In a second thrust, the Buxton lab is looking for therapeutic targets in breast cancer. Tumor cells migrate to distant sites in the body before they are capable of forming aggressive metastases and thus remain dormant. We do not know the cellular behavior of disease we label latent but attracting a blood supply may be an early property that precedes and is required for those lesions that become malignant in women. Breast cancer specific mortality is almost exclusively a function of metastasis. Growth of tumor cells as metastases dictates that tumor cells must first develop a capillary blood supply or risk necrosis. Metastatic tumor cells have already attracted a blood supply, a hallmark of cancer. What activates dormant cells at metastatic sites to move from a quiescent to aggressive phenotype is not known. It is critical to determine the effect of a kinase we discovered to be released from cancer cells because every indication is that it produces a blood supply for cells that can later become malignant, an event that cannot take place unless a blood supply is available. Our current experiments are focused on the actions of the kinase that permit intravasation and extravasation of tumor cells that permit their passage to distant sites in the body where they can lodge and remain undetected for years. We have developed an inhibitor of the kinase and hope to demonstrate its potential a breast cancer prophylactic.

Ernesto Abel-Santos

Dr. Abel-Santos is interested in research that combines the areas of organic chemistry, biochemistry and microbiology. The Abel-Santos laboratory is currently applying enzymology approaches to the process of Bacillus spore germination. Due to its potential as a bioterrorism weapon, new methods to control B. anthracis (a.k.a ANTHRAX) infections are needed. B. anthracis spores are resistant to most type of antiseptic and antibiotic treatments. Although anthrax spores are resilient, they have to “taste” their environment to determine when conditions are right to germinate (e.g. your lungs) Using the information gathered from the kinetic models, we have developed nucleoside inhibitors against anthrax spore germination.
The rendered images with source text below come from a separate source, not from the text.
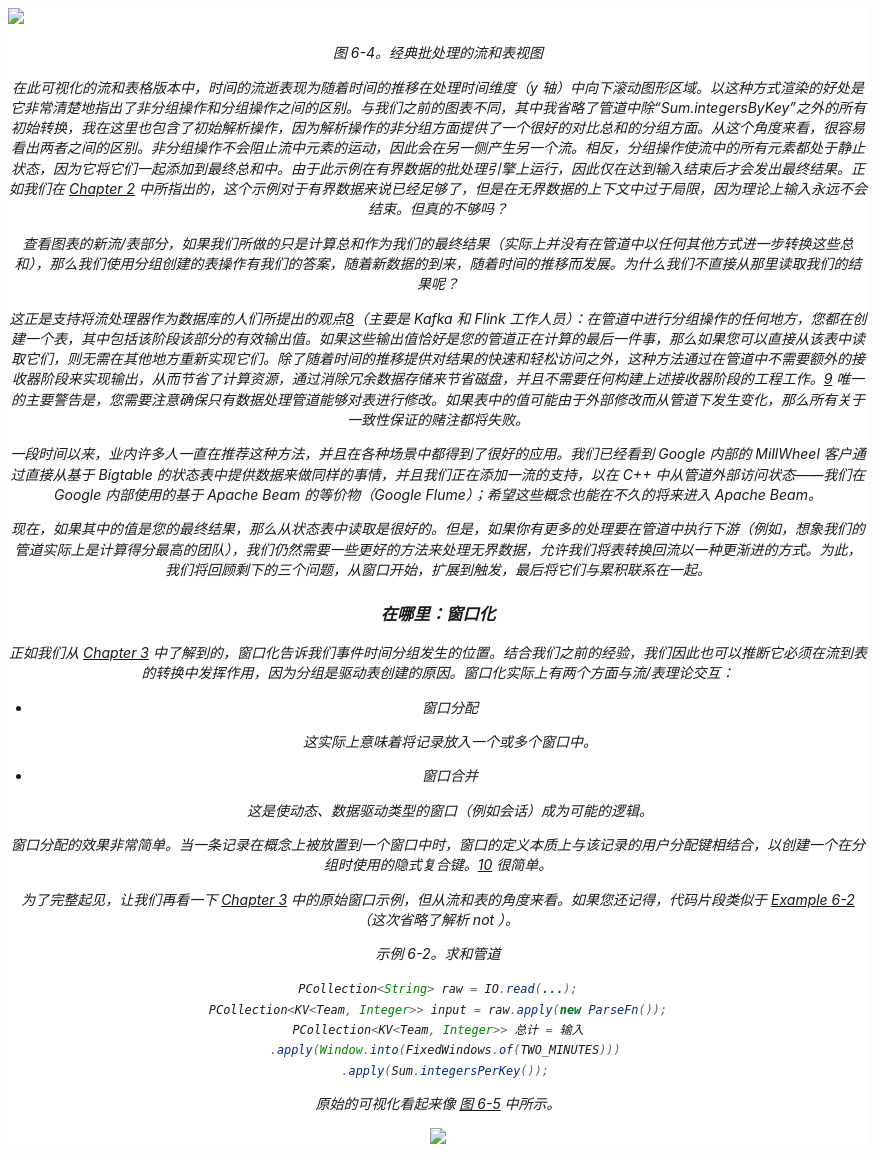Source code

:![](/Users/Laobe/Documents/images/Streaming-Systems/images/stsy_0604.png)

<center><i>图 6-4。经典批处理的流和表视图


在此可视化的流和表格版本中，时间的流逝表现为随着时间的推移在处理时间维度（y 轴）中向下滚动图形区域。以这种方式渲染的好处是它非常清楚地指出了非分组操作和分组操作之间的区别。与我们之前的图表不同，其中我省略了管道中除“Sum.integersByKey”之外的所有初始转换，我在这里也包含了初始解析操作，因为解析操作的非分组方面提供了一个很好的对比总和的分组方面。从这个角度来看，很容易看出两者之间的区别。非分组操作不会阻止流中元素的运动，因此会在另一侧产生另一个流。相反，分组操作使流中的所有元素都处于静止状态，因为它将它们一起添加到最终总和中。由于此示例在有界数据的批处理引擎上运行，因此仅在达到输入结束后才会发出最终结果。正如我们在 [Chapter 2](ch02.html#the_what_where_when_and_how) 中所指出的，这个示例对于有界数据来说已经足够了，但是在无界数据的上下文中过于局限，因为理论上输入永远不会结束。但真的不够吗？

查看图表的新流/表部分，如果我们所做的只是计算总和作为我们的最终结果（实际上并没有在管道中以任何其他方式进一步转换这些总和），那么我们使用分组创建的表操作有我们的答案，随着新数据的到来，随着时间的推移而发展。为什么我们不直接从那里读取我们的结果呢？

这正是支持将流处理器作为数据库的人们所提出的观点[8](ch06.html#idm139957178492576)（主要是 Kafka 和 Flink 工作人员）：在管道中进行分组操作的任何地方，您都在创建一个表，其中包括该阶段该部分的有效输出值。如果这些输出值恰好是您的管道正在计算的最后一件事，那么如果您可以直接从该表中读取它们，则无需在其他地方重新实现它们。除了随着时间的推移提供对结果的快速和轻松访问之外，这种方法通过在管道中不需要额外的接收器阶段来实现输出，从而节省了计算资源，通过消除冗余数据存储来节省磁盘，并且不需要任何构建上述接收器阶段的工程工作。[9](ch06.html#idm139957178490944) 唯一的主要警告是，您需要注意确保只有数据处理管道能够对表进行修改。如果表中的值可能由于外部修改而从管道下发生变化，那么所有关于一致性保证的赌注都将失败。

一段时间以来，业内许多人一直在推荐这种方法，并且在各种场景中都得到了很好的应用。我们已经看到 Google 内部的 MillWheel 客户通过直接从基于 Bigtable 的状态表中提供数据来做同样的事情，并且我们正在添加一流的支持，以在 C++ 中从管道外部访问状态——我们在 Google 内部使用的基于 Apache Beam 的等价物（Google Flume）；希望这些概念也能在不久的将来进入 Apache Beam。

现在，如果其中的值是您的最终结果，那么从状态表中读取是很好的。但是，如果你有更多的处理要在管道中执行下游（例如，想象我们的管道实际上是计算得分最高的团队），我们仍然需要一些更好的方法来处理无界数据，允许我们将表转换回流以一种更渐进的方式。为此，我们将回顾剩下的三个问题，从窗口开始，扩展到触发，最后将它们与累积联系在一起。



### *在哪里*：窗口化

正如我们从 [Chapter 3](ch03.html#watermarks_chapter) 中了解到的，窗口化告诉我们事件时间分组发生的*位置*。结合我们之前的经验，我们因此也可以推断它必须在流到表的转换中发挥作用，因为分组是驱动表创建的原因。窗口化实际上有两个方面与流/表理论交互：

- 窗口分配

  这实际上意味着将记录放入一个或多个窗口中。

- 窗口合并

  这是使动态、数据驱动类型的窗口（例如会话）成为可能的逻辑。

窗口分配的效果非常简单。当一条记录在概念上被放置到一个窗口中时，窗口的定义本质上与该记录的用户分配键相结合，以创建一个在分组时使用的隐式复合键。[10](ch06.html#idm139957178468752) 很简单。

为了完整起见，让我们再看一下 [Chapter 3](ch03.html#watermarks_chapter) 中的原始窗口示例，但从流和表的角度来看。如果您还记得，代码片段类似于 [Example 6-2](#summation_pipeline_chap_six_second) （这次省略了解析 *not* ）。

*示例 6-2。求和管道*

```java
PCollection<String> raw = IO.read(...);
PCollection<KV<Team, Integer>> input = raw.apply(new ParseFn());
PCollection<KV<Team, Integer>> 总计 = 输入
  .apply(Window.into(FixedWindows.of(TWO_MINUTES)))
  .apply(Sum.integersPerKey());
```

原始的可视化看起来像 [图 6-5](#event_time_process_time_view_of_windowed_summation_on_a_batch_engine) 中所示。

![](/Users/Laobe/Documents/images/Streaming-Systems/images/stsy_0605.png)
These compounds have proven to be effective in protecting macrophage form anthrax-mediated killing.

Ronald Pardini

One of the most exciting projects in our laboratory is the investigation of the role of nutritional intervention in cancer therapy. We are demonstrating that different types and levels of dietary fat can slow tumor growth rates, increase tumor responsiveness to therapy, lower drug-host toxicity of certain anticancer agents, and reduce cachexia- the wasting syndrome associated with cancer victims. This research is working toward a nutritional-intervention clinical trial designed to improve the outcome of chemotherapy and patient well-being.  Our laboratory is also investigating the induction of oxidative stress by various chemicals in insects and cancer. More specifically we are investigating the biochemistry and molecular biology of antioxidant systems of insects and tumor cells in order to predict mechanisms of insect resistance to plant allelochemicals and other foreign chemicals. In addition, we are investigating the mechanisms of tumor cell resistance to pro-oxidant anti-cancer agents.  These projects have potential for the selective destruction of insect pests and the selective survival of specific plant species. We are utilizing our insect model system to predict oxidative stress from various xcuobiotics including environmental pollutants. In addition, this approach would predict a tumor cell’s sensitivity or resistance to pro-oxidant anti-tumor agents.